Data for review:
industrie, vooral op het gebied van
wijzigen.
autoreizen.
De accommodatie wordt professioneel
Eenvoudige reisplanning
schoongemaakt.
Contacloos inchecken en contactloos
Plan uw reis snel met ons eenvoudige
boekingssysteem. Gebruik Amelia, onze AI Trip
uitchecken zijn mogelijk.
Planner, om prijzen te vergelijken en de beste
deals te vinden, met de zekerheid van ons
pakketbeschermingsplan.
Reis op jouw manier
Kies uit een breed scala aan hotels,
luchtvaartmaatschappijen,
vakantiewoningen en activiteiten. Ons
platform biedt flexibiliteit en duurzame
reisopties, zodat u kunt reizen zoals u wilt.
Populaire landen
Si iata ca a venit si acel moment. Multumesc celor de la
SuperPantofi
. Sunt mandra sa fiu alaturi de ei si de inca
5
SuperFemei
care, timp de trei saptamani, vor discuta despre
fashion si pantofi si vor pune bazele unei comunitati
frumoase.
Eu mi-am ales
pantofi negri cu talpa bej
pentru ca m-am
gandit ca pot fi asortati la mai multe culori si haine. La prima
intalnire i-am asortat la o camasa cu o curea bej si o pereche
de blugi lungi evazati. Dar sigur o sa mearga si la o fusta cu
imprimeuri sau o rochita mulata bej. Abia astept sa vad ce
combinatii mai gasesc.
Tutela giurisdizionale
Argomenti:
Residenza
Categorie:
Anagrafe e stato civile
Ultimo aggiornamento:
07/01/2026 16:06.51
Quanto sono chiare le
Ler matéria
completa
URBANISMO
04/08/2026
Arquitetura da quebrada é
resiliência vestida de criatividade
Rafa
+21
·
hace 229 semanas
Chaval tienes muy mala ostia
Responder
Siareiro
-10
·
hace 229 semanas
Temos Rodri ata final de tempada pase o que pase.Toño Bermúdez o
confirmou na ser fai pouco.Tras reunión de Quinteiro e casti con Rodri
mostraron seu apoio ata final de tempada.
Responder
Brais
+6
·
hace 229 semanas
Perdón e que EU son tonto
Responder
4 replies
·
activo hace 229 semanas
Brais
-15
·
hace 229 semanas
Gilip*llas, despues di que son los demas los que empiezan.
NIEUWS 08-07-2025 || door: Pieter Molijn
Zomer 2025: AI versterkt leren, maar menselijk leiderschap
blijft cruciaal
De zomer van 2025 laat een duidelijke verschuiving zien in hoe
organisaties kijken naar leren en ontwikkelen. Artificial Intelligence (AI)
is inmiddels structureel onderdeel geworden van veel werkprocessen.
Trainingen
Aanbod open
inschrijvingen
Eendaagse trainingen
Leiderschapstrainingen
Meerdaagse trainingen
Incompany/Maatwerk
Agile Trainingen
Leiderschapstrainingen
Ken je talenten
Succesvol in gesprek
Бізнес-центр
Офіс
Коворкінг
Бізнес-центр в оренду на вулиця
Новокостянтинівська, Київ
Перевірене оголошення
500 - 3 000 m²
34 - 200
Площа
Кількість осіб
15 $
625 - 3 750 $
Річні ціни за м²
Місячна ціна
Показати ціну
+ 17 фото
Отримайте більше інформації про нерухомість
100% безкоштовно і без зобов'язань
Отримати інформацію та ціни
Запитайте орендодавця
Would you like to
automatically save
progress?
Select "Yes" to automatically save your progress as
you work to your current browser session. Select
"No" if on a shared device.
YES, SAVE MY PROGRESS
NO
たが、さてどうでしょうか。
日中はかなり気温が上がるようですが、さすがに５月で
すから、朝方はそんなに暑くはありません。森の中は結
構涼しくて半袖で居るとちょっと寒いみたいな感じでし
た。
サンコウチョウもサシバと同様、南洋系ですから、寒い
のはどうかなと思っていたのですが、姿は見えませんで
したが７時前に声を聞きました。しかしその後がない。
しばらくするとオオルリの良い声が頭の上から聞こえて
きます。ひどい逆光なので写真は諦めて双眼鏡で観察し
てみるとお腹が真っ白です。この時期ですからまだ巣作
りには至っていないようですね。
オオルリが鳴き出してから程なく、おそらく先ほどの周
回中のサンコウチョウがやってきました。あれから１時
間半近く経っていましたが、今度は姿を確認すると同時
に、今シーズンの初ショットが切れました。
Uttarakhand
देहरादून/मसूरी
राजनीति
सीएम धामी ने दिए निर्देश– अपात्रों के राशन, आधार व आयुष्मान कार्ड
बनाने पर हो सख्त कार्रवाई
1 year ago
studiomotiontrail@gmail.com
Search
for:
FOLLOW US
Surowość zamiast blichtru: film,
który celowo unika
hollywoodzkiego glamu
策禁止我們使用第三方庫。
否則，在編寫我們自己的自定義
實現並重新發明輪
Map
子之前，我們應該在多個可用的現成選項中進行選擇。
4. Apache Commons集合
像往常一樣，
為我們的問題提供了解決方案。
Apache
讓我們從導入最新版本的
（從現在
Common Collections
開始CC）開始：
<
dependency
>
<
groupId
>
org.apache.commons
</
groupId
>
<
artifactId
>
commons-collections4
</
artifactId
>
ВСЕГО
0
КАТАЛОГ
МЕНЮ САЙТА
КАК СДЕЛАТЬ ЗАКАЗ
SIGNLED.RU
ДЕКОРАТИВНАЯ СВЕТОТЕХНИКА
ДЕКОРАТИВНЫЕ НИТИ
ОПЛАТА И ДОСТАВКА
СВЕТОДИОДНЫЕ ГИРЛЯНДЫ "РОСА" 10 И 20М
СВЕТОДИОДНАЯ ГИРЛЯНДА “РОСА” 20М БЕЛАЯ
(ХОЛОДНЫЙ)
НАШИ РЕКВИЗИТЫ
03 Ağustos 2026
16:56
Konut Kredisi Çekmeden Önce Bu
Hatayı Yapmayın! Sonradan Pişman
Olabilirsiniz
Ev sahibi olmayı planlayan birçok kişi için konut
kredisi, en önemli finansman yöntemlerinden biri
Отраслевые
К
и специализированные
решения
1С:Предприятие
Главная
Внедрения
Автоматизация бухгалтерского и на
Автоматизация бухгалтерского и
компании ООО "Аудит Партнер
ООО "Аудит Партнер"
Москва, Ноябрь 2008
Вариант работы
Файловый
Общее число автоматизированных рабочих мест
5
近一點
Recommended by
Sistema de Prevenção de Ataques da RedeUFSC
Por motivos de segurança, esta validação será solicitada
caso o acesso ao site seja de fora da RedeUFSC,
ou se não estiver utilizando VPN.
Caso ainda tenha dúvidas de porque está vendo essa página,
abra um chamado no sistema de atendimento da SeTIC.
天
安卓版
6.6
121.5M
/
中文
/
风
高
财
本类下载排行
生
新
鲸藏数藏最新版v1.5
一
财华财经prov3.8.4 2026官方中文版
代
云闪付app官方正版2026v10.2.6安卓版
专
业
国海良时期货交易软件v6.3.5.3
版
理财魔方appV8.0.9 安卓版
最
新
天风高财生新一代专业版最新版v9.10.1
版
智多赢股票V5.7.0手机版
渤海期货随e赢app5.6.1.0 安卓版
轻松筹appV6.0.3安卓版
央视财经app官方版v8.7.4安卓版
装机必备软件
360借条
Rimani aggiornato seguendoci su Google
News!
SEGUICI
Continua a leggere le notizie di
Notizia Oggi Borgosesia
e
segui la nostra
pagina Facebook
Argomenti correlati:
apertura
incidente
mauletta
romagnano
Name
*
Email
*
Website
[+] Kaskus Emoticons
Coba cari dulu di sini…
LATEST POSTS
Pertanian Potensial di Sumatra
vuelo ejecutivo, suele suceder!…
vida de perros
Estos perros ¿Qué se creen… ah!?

What you are asked to do: Transcribe every line of the items above, keeping each one as it appears.

Your solution:
industrie, vooral op het gebied van
wijzigen.
autoreizen.
De accommodatie wordt professioneel
Eenvoudige reisplanning
schoongemaakt.
Contacloos inchecken en contactloos
Plan uw reis snel met ons eenvoudige
boekingssysteem. Gebruik Amelia, onze AI Trip
uitchecken zijn mogelijk.
Planner, om prijzen te vergelijken en de beste
deals te vinden, met de zekerheid van ons
pakketbeschermingsplan.
Reis op jouw manier
Kies uit een breed scala aan hotels,
luchtvaartmaatschappijen,
vakantiewoningen en activiteiten. Ons
platform biedt flexibiliteit en duurzame
reisopties, zodat u kunt reizen zoals u wilt.
Populaire landen
Si iata ca a venit si acel moment. Multumesc celor de la
SuperPantofi
. Sunt mandra sa fiu alaturi de ei si de inca
5
SuperFemei
care, timp de trei saptamani, vor discuta despre
fashion si pantofi si vor pune bazele unei comunitati
frumoase.
Eu mi-am ales
pantofi negri cu talpa bej
pentru ca m-am
gandit ca pot fi asortati la mai multe culori si haine. La prima
intalnire i-am asortat la o camasa cu o curea bej si o pereche
de blugi lungi evazati. Dar sigur o sa mearga si la o fusta cu
imprimeuri sau o rochita mulata bej. Abia astept sa vad ce
combinatii mai gasesc.
Tutela giurisdizionale
Argomenti:
Residenza
Categorie:
Anagrafe e stato civile
Ultimo aggiornamento:
07/01/2026 16:06.51
Quanto sono chiare le
Ler matéria
completa
URBANISMO
04/08/2026
Arquitetura da quebrada é
resiliência vestida de criatividade
Rafa
+21
·
hace 229 semanas
Chaval tienes muy mala ostia
Responder
Siareiro
-10
·
hace 229 semanas
Temos Rodri ata final de tempada pase o que pase.Toño Bermúdez o
confirmou na ser fai pouco.Tras reunión de Quinteiro e casti con Rodri
mostraron seu apoio ata final de tempada.
Responder
Brais
+6
·
hace 229 semanas
Perdón e que EU son tonto
Responder
4 replies
·
activo hace 229 semanas
Brais
-15
·
hace 229 semanas
Gilip*llas, despues di que son los demas los que empiezan.
NIEUWS 08-07-2025 || door: Pieter Molijn
Zomer 2025: AI versterkt leren, maar menselijk leiderschap
blijft cruciaal
De zomer van 2025 laat een duidelijke verschuiving zien in hoe
organisaties kijken naar leren en ontwikkelen. Artificial Intelligence (AI)
is inmiddels structureel onderdeel geworden van veel werkprocessen.
Trainingen
Aanbod open
inschrijvingen
Eendaagse trainingen
Leiderschapstrainingen
Meerdaagse trainingen
Incompany/Maatwerk
Agile Trainingen
Leiderschapstrainingen
Ken je talenten
Succesvol in gesprek
Бізнес-центр
Офіс
Коворкінг
Бізнес-центр в оренду на вулиця
Новокостянтинівська, Київ
Перевірене оголошення
500 - 3 000 m²
34 - 200
Площа
Кількість осіб
15 $
625 - 3 750 $
Річні ціни за м²
Місячна ціна
Показати ціну
+ 17 фото
Отримайте більше інформації про нерухомість
100% безкоштовно і без зобов'язань
Отримати інформацію та ціни
Запитайте орендодавця
Would you like to
automatically save
progress?
Select "Yes" to automatically save your progress as
you work to your current browser session. Select
"No" if on a shared device.
YES, SAVE MY PROGRESS
NO
たが、さてどうでしょうか。
日中はかなり気温が上がるようですが、さすがに５月で
すから、朝方はそんなに暑くはありません。森の中は結
構涼しくて半袖で居るとちょっと寒いみたいな感じでし
た。
サンコウチョウもサシバと同様、南洋系ですから、寒い
のはどうかなと思っていたのですが、姿は見えませんで
したが７時前に声を聞きました。しかしその後がない。
しばらくするとオオルリの良い声が頭の上から聞こえて
きます。ひどい逆光なので写真は諦めて双眼鏡で観察し
てみるとお腹が真っ白です。この時期ですからまだ巣作
りには至っていないようですね。
オオルリが鳴き出してから程なく、おそらく先ほどの周
回中のサンコウチョウがやってきました。あれから１時
間半近く経っていましたが、今度は姿を確認すると同時
に、今シーズンの初ショットが切れました。
Uttarakhand
देहरादून/मसूरी
राजनीति
सीएम धामी ने दिए निर्देश– अपात्रों के राशन, आधार व आयुष्मान कार्ड
बनाने पर हो सख्त कार्रवाई
1 year ago
studiomotiontrail@gmail.com
Search
for:
FOLLOW US
Surowość zamiast blichtru: film,
który celowo unika
hollywoodzkiego glamu
策禁止我們使用第三方庫。
否則，在編寫我們自己的自定義
實現並重新發明輪
Map
子之前，我們應該在多個可用的現成選項中進行選擇。
4. Apache Commons集合
像往常一樣，
為我們的問題提供了解決方案。
Apache
讓我們從導入最新版本的
（從現在
Common Collections
開始CC）開始：
<
dependency
>
<
groupId
>
org.apache.commons
</
groupId
>
<
artifactId
>
commons-collections4
</
artifactId
>
ВСЕГО
0
КАТАЛОГ
МЕНЮ САЙТА
КАК СДЕЛАТЬ ЗАКАЗ
SIGNLED.RU
ДЕКОРАТИВНАЯ СВЕТОТЕХНИКА
ДЕКОРАТИВНЫЕ НИТИ
ОПЛАТА И ДОСТАВКА
СВЕТОДИОДНЫЕ ГИРЛЯНДЫ "РОСА" 10 И 20М
СВЕТОДИОДНАЯ ГИРЛЯНДА “РОСА” 20М БЕЛАЯ
(ХОЛОДНЫЙ)
НАШИ РЕКВИЗИТЫ
03 Ağustos 2026
16:56
Konut Kredisi Çekmeden Önce Bu
Hatayı Yapmayın! Sonradan Pişman
Olabilirsiniz
Ev sahibi olmayı planlayan birçok kişi için konut
kredisi, en önemli finansman yöntemlerinden biri
Отраслевые
К
и специализированные
решения
1С:Предприятие
Главная
Внедрения
Автоматизация бухгалтерского и на
Автоматизация бухгалтерского и
компании ООО "Аудит Партнер
ООО "Аудит Партнер"
Москва, Ноябрь 2008
Вариант работы
Файловый
Общее число автоматизированных рабочих мест
5
近一點
Recommended by
Sistema de Prevenção de Ataques da RedeUFSC
Por motivos de segurança, esta validação será solicitada
caso o acesso ao site seja de fora da RedeUFSC,
ou se não estiver utilizando VPN.
Caso ainda tenha dúvidas de porque está vendo essa página,
abra um chamado no sistema de atendimento da SeTIC.
天
安卓版
6.6
121.5M
/
中文
/
风
高
财
本类下载排行
生
新
鲸藏数藏最新版v1.5
一
财华财经prov3.8.4 2026官方中文版
代
云闪付app官方正版2026v10.2.6安卓版
专
业
国海良时期货交易软件v6.3.5.3
版
理财魔方appV8.0.9 安卓版
最
新
天风高财生新一代专业版最新版v9.10.1
版
智多赢股票V5.7.0手机版
渤海期货随e赢app5.6.1.0 安卓版
轻松筹appV6.0.3安卓版
央视财经app官方版v8.7.4安卓版
装机必备软件
360借条
Rimani aggiornato seguendoci su Google
News!
SEGUICI
Continua a leggere le notizie di
Notizia Oggi Borgosesia
e
segui la nostra
pagina Facebook
Argomenti correlati:
apertura
incidente
mauletta
romagnano
Name
*
Email
*
Website
[+] Kaskus Emoticons
Coba cari dulu di sini…
LATEST POSTS
Pertanian Potensial di Sumatra
vuelo ejecutivo, suele suceder!…
vida de perros
Estos perros ¿Qué se creen… ah!?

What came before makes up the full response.